**Work to do:** Reproduce verbatim the part of the material that opens with the line containing "genus: Dipogon" and closes with the line containing "common name: Broad-leaved hemp-nettle", including both of those lines.

___ Data lines ___

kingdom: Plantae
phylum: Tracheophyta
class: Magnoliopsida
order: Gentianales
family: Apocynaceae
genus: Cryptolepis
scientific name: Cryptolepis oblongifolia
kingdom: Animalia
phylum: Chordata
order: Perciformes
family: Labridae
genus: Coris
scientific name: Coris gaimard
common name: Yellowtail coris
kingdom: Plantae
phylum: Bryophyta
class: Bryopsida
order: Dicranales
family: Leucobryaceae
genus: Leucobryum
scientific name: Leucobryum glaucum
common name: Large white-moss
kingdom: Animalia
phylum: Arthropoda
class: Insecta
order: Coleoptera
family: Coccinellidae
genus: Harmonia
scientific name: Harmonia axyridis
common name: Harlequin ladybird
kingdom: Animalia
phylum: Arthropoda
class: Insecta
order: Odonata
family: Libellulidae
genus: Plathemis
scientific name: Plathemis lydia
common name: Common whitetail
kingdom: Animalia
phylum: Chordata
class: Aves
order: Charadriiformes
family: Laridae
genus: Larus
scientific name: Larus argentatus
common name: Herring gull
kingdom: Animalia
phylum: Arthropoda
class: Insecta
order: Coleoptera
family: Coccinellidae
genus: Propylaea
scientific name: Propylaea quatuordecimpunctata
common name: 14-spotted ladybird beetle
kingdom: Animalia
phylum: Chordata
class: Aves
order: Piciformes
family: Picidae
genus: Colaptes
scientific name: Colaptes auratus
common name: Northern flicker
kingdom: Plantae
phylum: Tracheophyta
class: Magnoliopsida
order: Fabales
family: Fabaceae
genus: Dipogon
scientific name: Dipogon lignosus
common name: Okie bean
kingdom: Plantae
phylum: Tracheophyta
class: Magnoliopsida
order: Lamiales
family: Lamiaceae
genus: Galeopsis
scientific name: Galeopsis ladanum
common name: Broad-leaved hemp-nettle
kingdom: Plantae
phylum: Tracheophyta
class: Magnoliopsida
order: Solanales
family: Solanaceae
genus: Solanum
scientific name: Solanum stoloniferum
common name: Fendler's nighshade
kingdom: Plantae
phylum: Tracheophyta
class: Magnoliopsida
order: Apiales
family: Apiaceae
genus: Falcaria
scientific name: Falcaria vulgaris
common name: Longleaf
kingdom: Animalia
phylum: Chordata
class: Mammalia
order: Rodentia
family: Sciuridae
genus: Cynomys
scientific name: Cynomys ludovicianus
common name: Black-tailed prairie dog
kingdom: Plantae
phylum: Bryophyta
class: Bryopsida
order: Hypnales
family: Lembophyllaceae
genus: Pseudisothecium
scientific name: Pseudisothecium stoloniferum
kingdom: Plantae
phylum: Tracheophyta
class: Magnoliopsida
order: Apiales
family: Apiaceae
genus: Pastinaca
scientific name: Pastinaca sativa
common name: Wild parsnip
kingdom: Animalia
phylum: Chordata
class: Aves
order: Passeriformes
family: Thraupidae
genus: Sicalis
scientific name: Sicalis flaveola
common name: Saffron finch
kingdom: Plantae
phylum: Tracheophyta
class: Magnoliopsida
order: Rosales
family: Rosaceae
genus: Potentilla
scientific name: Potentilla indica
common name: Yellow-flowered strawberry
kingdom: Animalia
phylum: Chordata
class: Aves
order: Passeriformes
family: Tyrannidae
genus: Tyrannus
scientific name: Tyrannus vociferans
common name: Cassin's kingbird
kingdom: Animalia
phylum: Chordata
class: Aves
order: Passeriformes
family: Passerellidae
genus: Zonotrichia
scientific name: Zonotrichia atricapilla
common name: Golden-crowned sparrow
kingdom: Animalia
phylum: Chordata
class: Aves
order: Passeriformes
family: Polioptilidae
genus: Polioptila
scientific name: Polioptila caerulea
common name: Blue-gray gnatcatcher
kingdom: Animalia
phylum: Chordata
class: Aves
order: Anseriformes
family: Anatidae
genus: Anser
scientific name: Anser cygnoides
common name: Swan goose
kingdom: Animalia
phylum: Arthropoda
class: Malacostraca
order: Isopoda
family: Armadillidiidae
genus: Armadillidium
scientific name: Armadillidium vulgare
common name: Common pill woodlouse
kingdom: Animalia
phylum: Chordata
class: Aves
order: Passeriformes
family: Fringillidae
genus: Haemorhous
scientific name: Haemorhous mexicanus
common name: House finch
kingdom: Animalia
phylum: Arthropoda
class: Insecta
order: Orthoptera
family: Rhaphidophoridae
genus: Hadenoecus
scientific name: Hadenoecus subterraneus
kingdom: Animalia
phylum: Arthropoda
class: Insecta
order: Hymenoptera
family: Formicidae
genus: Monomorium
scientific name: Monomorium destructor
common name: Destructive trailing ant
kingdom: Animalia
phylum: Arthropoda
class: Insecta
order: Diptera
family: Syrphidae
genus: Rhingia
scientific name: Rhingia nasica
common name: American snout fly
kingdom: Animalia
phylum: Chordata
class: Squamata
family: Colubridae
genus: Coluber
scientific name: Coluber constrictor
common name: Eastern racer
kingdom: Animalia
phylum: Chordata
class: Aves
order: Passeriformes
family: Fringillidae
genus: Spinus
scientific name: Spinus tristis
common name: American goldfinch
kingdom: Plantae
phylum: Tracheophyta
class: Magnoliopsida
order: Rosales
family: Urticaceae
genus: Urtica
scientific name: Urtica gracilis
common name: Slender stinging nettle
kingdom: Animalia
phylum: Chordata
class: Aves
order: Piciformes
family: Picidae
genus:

___

**Answer to this exercise:**
genus: Dipogon
scientific name: Dipogon lignosus
common name: Okie bean
kingdom: Plantae
phylum: Tracheophyta
class: Magnoliopsida
order: Lamiales
family: Lamiaceae
genus: Galeopsis
scientific name: Galeopsis ladanum
common name: Broad-leaved hemp-nettle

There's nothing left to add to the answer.